Le président de l’Assemblée nationale du Bénin, Louis Gbèhounou Vlavonou, a accordé trois audiences ce lundi 25 novembre 2019 à son cabinet au Palais des gouverneurs à Porto-Novo. Entre autres personnalités reçues, le Maire par intérim de Cotonou, Isidore Gnonlonfoun.

Ancien collègue du président Louis Gbèhounou Vlavonou, le Maire Isidore Gnonlonfoun, a laissé entendre qu’il s’agit d’une visite de courtoisie.

Lire sa déclaration à sa sortie d’audience
« … C’est une visite de courtoisie que j’ai rendu au président de l’Assemblée nationale, ancien collègue et ancien compagnon de lutte. Depuis qu’il est installé dans la chaise du président du Parlement, deuxième institution de la Nation, je n’ai pas eu l’occasion de venir lui présenter mes félicitations de vives voix. On se voit dans les réunions, mais je tenais à venir moi-même lui présenter mes félicitations. Je lui ai dit tous mes encouragements parce que je sais c’est une nouvelle responsabilité très lourde. En ce qui concerne les tâches parlementaires, j’avais beaucoup appris de lui. Nous avons fait le tour des questions politiques ainsi que des questions privées. Nous avons également parlé de la gestion de la ville de Cotonou pour qu’il m’apporte sa contribution pour le reste du temps à faire pour terminer ce mandat… »

Deux autres délégations au cabinet du président du Parlement
Outre le maire de Cotonou, le président Louis G. Vlavonou a reçu le président de président de l’Union des Producteurs de cacao du Bénin, Pierre Claver Lalo et une délégation du Collectif des Enseignants du Ministère des Enseignements Secondaires, Techniques et de la Formation Professionnelle, Titulaires du Doctorat.
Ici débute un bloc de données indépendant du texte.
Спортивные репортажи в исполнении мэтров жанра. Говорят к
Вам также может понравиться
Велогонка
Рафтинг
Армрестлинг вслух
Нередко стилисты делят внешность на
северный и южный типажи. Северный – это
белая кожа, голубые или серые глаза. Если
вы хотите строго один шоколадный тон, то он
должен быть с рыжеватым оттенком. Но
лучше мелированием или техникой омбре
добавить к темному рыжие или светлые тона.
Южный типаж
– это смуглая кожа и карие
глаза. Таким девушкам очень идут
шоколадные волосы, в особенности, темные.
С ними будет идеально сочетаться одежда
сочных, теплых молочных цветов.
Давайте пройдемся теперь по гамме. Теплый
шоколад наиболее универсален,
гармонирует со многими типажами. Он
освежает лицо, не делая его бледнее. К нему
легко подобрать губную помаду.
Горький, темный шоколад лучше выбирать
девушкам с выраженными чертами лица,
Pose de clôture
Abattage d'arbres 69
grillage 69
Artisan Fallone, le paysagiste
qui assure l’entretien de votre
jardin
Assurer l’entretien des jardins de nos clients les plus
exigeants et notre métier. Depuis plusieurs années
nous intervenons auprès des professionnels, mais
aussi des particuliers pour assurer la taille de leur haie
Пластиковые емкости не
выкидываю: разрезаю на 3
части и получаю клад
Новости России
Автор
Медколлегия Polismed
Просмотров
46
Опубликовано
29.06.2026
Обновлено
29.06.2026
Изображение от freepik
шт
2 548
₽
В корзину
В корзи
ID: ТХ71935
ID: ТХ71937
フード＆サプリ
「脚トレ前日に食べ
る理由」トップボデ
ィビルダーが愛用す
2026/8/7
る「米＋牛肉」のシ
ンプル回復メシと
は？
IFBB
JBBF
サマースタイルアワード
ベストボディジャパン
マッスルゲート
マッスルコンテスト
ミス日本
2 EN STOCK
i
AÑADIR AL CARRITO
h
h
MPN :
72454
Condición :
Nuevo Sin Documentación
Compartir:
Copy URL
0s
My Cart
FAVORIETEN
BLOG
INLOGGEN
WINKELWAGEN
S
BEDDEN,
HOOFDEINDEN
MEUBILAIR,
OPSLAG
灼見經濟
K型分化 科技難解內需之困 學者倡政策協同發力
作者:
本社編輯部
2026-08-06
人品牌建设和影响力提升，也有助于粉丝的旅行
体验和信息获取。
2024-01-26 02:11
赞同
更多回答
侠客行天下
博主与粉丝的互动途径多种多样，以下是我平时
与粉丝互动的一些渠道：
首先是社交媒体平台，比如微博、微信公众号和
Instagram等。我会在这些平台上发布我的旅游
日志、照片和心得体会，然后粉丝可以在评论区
Si la deuxième délégation n’a pas fait de déclaration à la fin de l’audience, la première a bien voulu accepter de se prêter aux questions des journalistes :

« …Nous avons choisi rencontrer le président de l’Assemblée nationale pour poser un seul problème, parler de la culture du cacao au Bénin. En 2013, nous étions ici pour voir le président qui nous avait aidé à saisir le Ministre de l’agriculture pour qu’on inscrive la filière cacao dans les filières agricoles à promouvoir au Bénin. Une fois inscrite par le ministère de l’agriculture, elle pourra bénéficier de tous les avantages y afférents. Ceci a aidé à la rédaction de la relance de la filière cacao au Bénin. En 2014, au niveau de l’Ouémé-Plateau, l’ex-Carder, il a été encore rédigé la stratégie de relance de la filière cacao. Mais à notre grande surprise et jusqu’à présent, aucun appui n’accompagne cette filière alors que la filière répond dans les 15 Communes du Sud du Bénin. Même si vous ne produisez pas le cacao, la transformation des dérivés est vaste. Nos terres y répondent très bien et le marché existe. Nous avons aujourd’hui la chance d’avoir des Indiens basés à Cotonou et qui cherchent des ferves.

Tous les jours que Dieu fait, les gens du Nigeria viennent en chercher. Vous ne verrez jamais le cacao au marché local parce que rechercher ailleurs (…) L’autre difficulté que nous avons au Bénin, c’est qu’il n’y a pas une banque qui accompagne l’agriculture. Dans les autres pays qui nous entourent, quand vous êtes prêts à aller dans l’agriculture, on vous accompagne. Par ailleurs, l’installation d’une unité de transformation permettra de créer des emplois (…) Nous attendons de l’Assemblée nationale qu’elle nous aide. C’est un plaidoyer pour qu’on puisse inscrire la filière cacao dans les filières à promouvoir au Bénin. Le président a dit qu’il a pris bonne note… ».